Versão mais avançada da família Flanker, o Su-35 tem registrado um aumento exponencial nas exportações. Em serviço na Rússia desde 2014, o modelo havia alcançado apenas 24 exportações, para a China. Porém, só em 2025, foram encomendadas 48 unidades para o Irã e seis para a Etiópia, além de ter sido realizada a entrega de 18 para a Argélia.

Essa multiplicação de operadores ocorre no contexto do sucesso do Su-35 nas operações aéreas sobre a Ucrânia e a busca da Rússia por fazer negócios para superar as sanções internacionais impostas. Ao mesmo tempo, também foram ampliadas as entregas para a própria Rússia, com novos contratos assinados. Estima-se que a frota total russa já passe de 120 unidades.

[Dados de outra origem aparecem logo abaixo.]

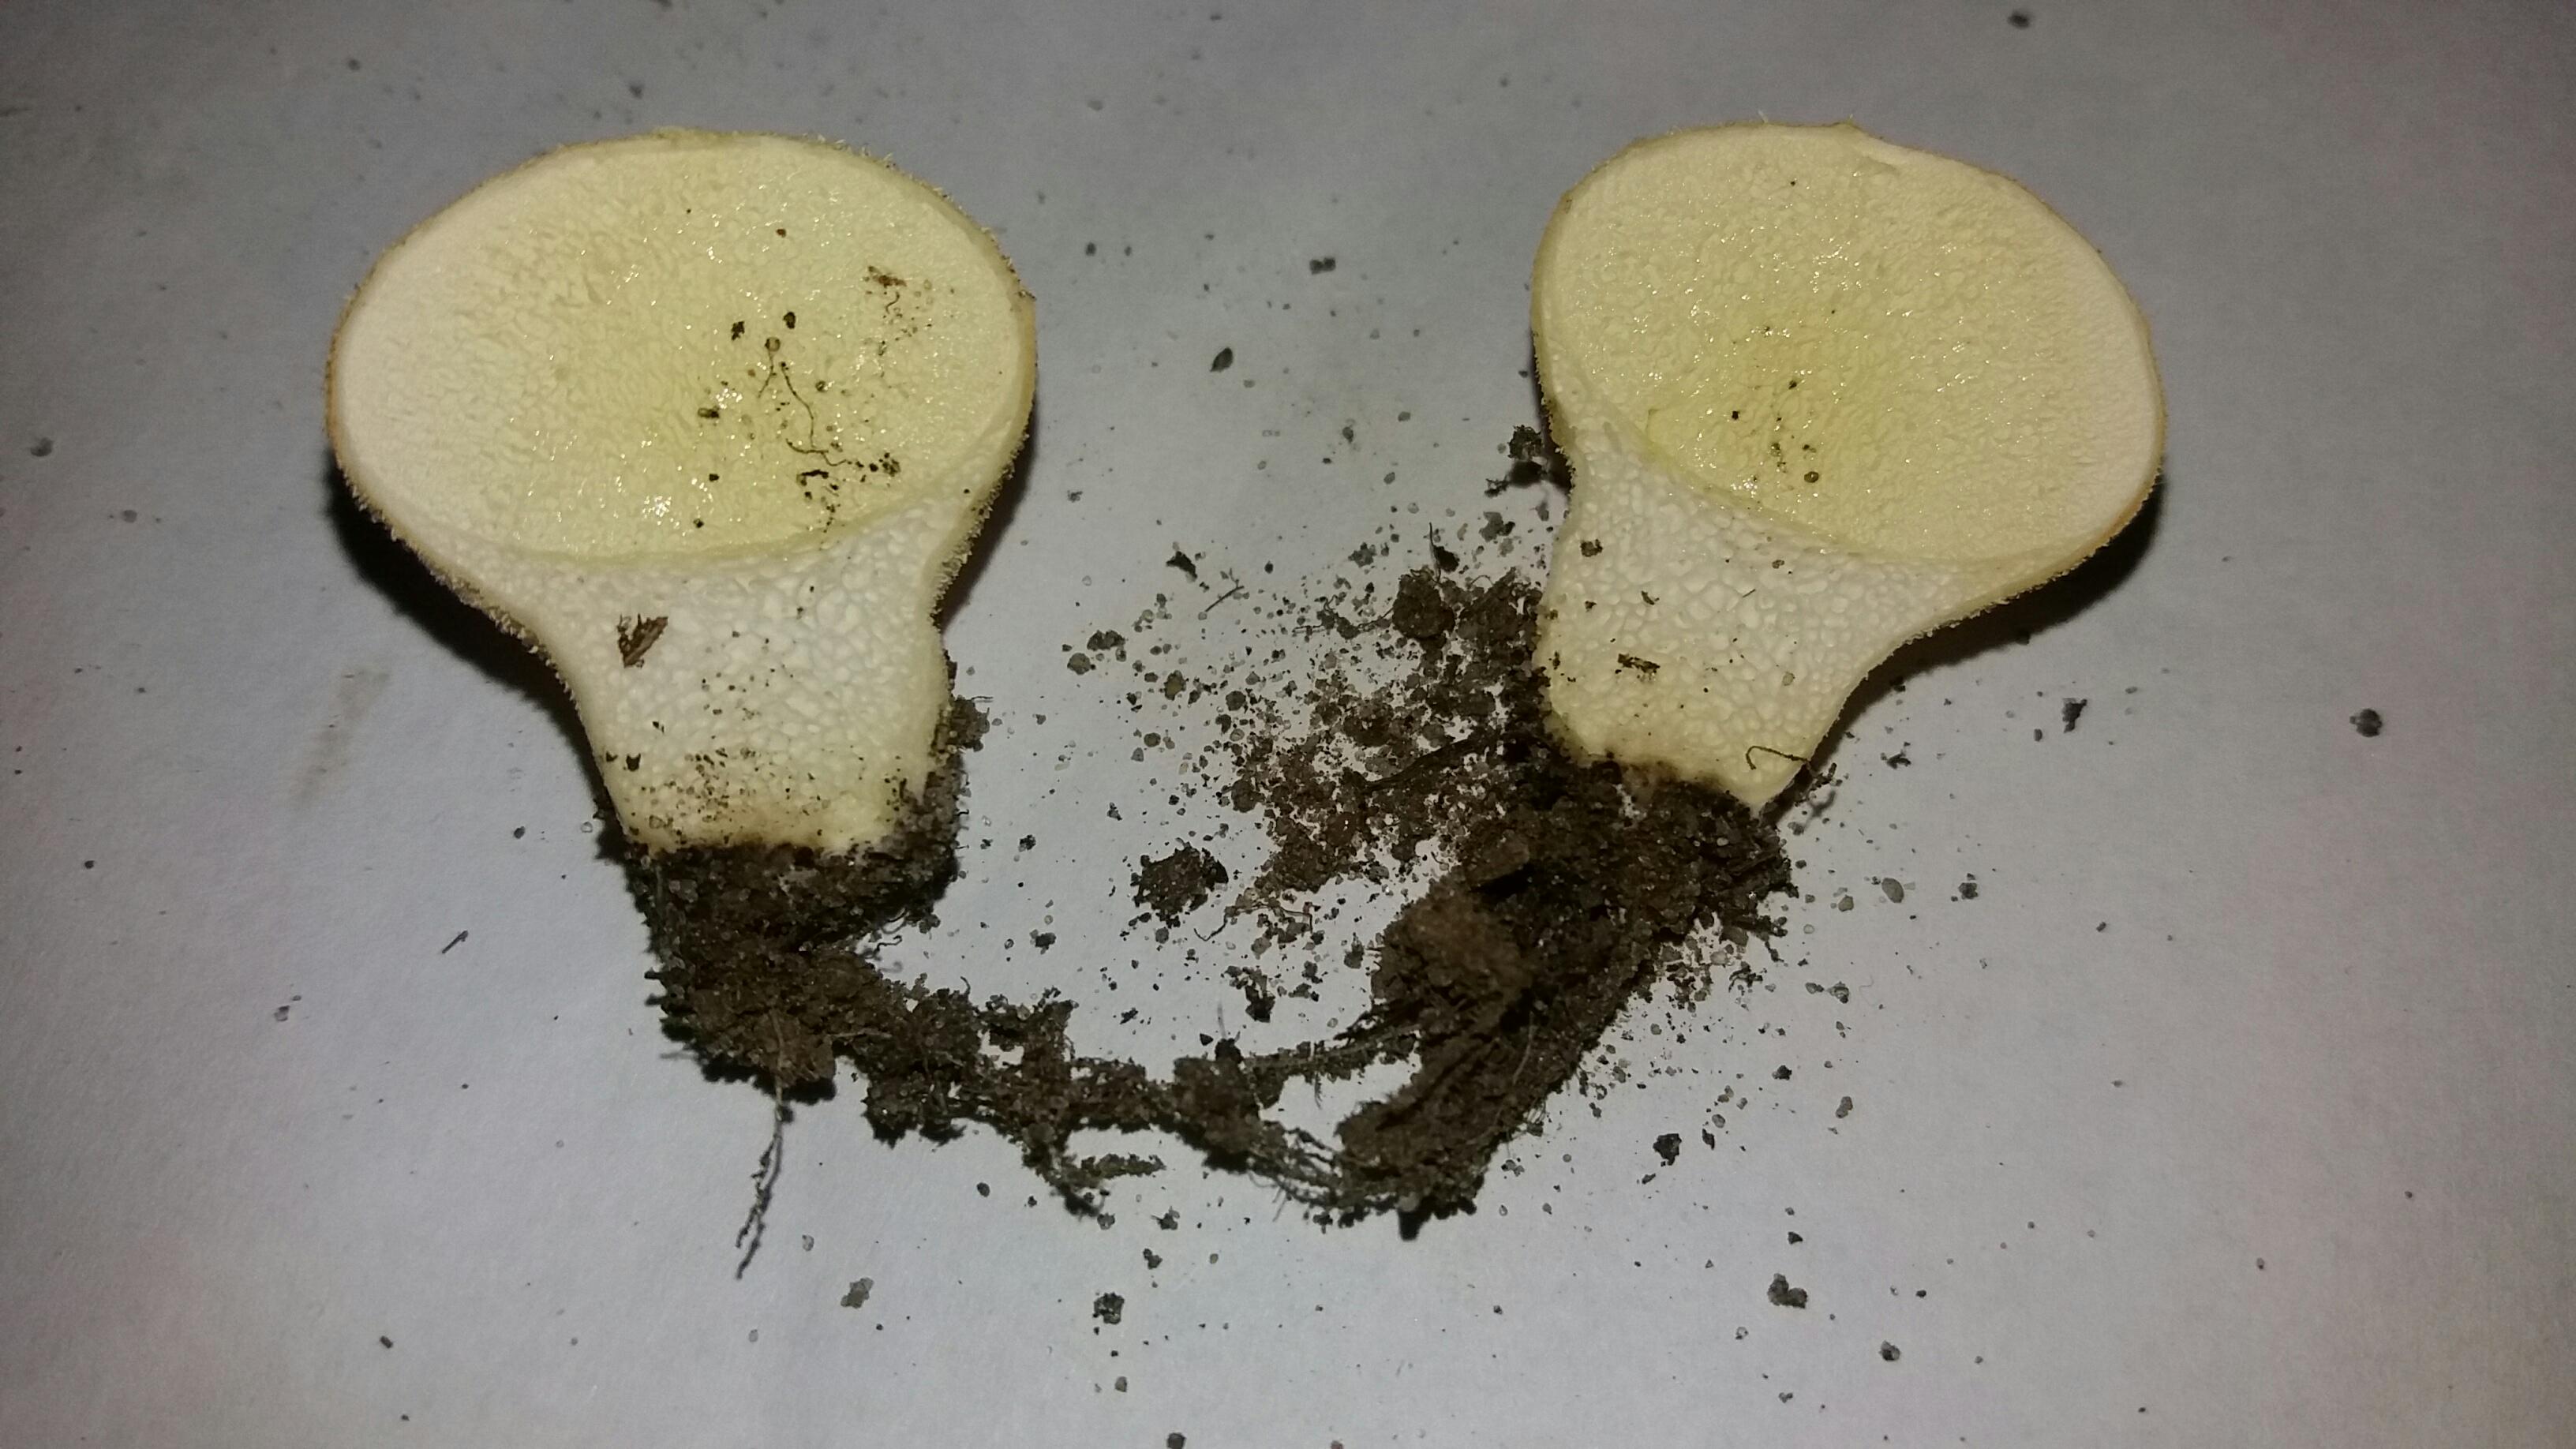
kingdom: Fungi
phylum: Basidiomycota
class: Agaricomycetes
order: Agaricales
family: Lycoperdaceae
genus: Lycoperdon
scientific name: Lycoperdon pratense
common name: flad støvbold
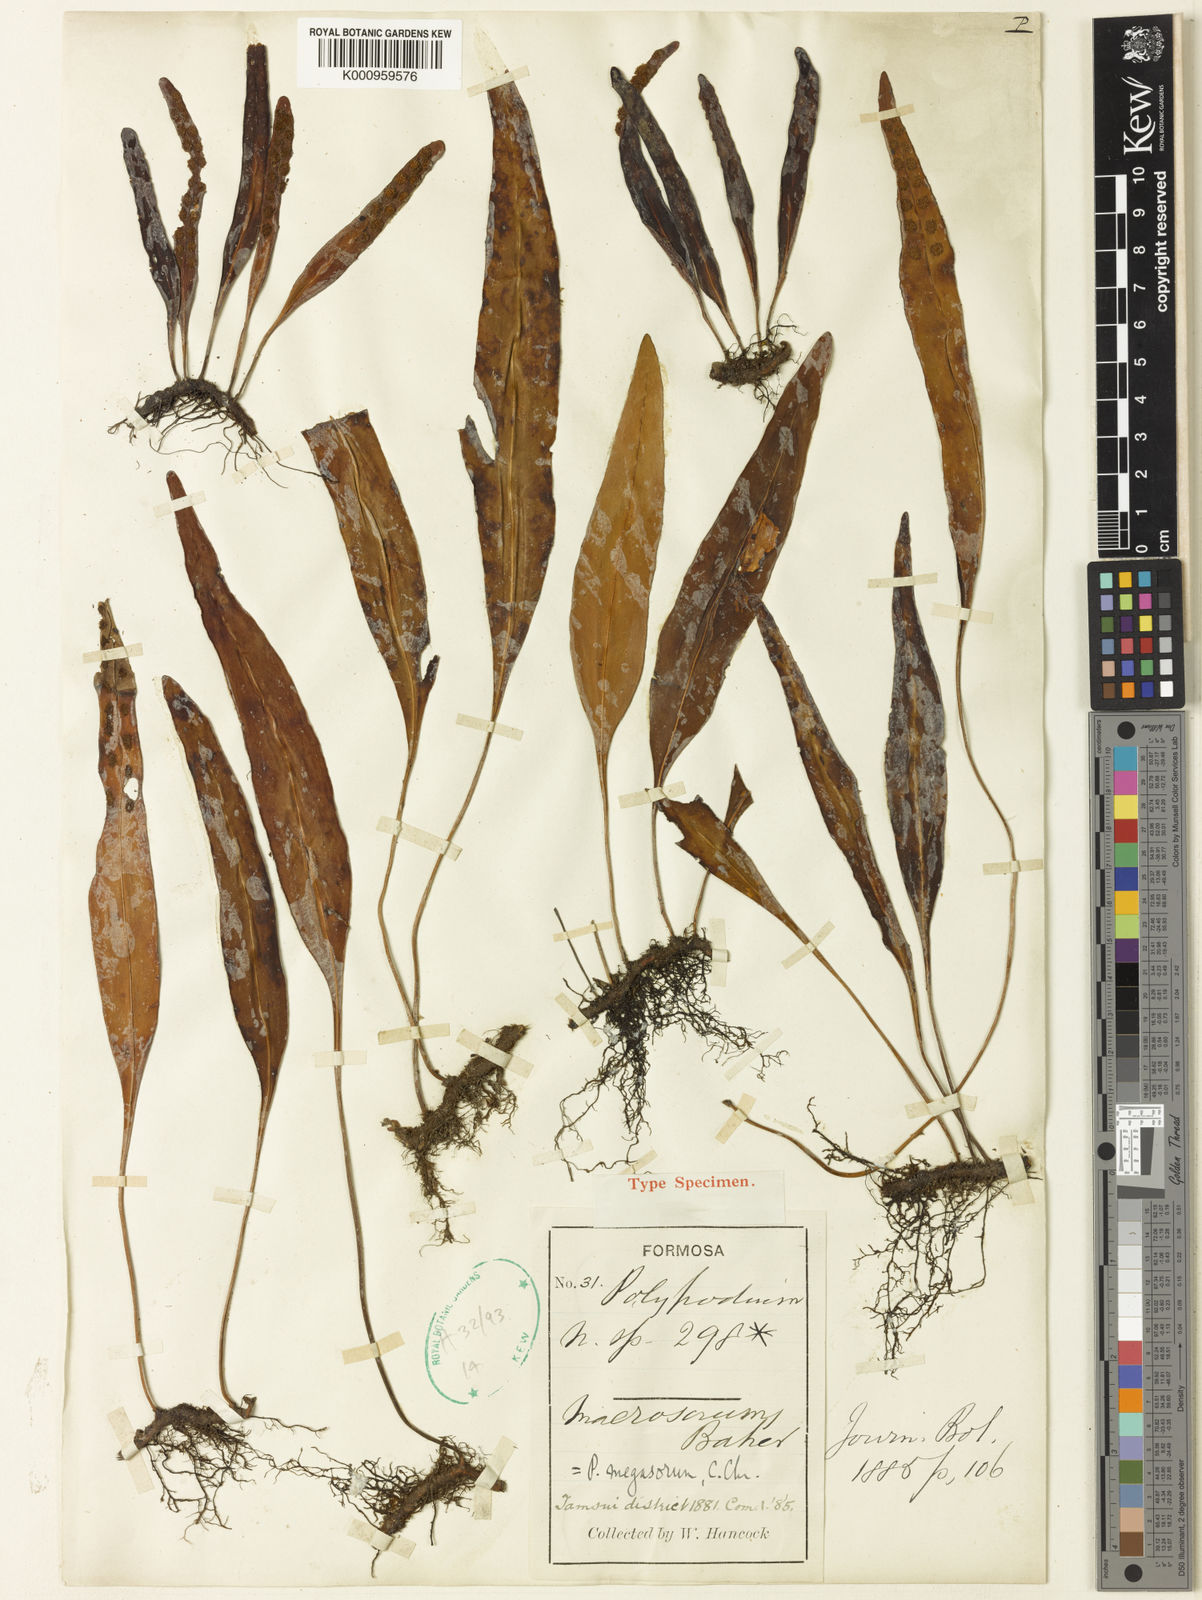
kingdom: Plantae
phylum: Tracheophyta
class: Polypodiopsida
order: Polypodiales
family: Polypodiaceae
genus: Lepisorus
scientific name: Lepisorus megasorus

O Su-35 é a mais avançada versão já comercializada do Flanker. Capaz de atingir Mach 2,25, tem uma carga bélica de 8 toneladas. Com empuxo vetorado e supercruzeiro, isto é, possibilidade de voar supersônico sem uso de afterburner, o novo Flanker teve sua estrutura reforçada para garantir mais manobrabilidade que seus precursores. A nova versão voou pela primeira vez em fevereiro de 2008. A versão Su-35S foi entregue à Rússia pela primeira vez em dezembro de 2012.

O radar primário é o N035 Irbis-E (“Snow Leopard”), modelo do tipo passive electronically scanned array (PESA). Por outro lado, apesar de não ser uma aeronave stealth, o Su-35 teve sua assinatura reduzida com o uso de materiais que absorvem as ondas de radar, além de modificações no compressor dos motores AL-41F1S Saturn com a mesma finalidade. A suíte eletrônica também conta com o sistema eletro-ótico OLS-35 e o sistema de guerra eletrônica L175M Khibiny-M.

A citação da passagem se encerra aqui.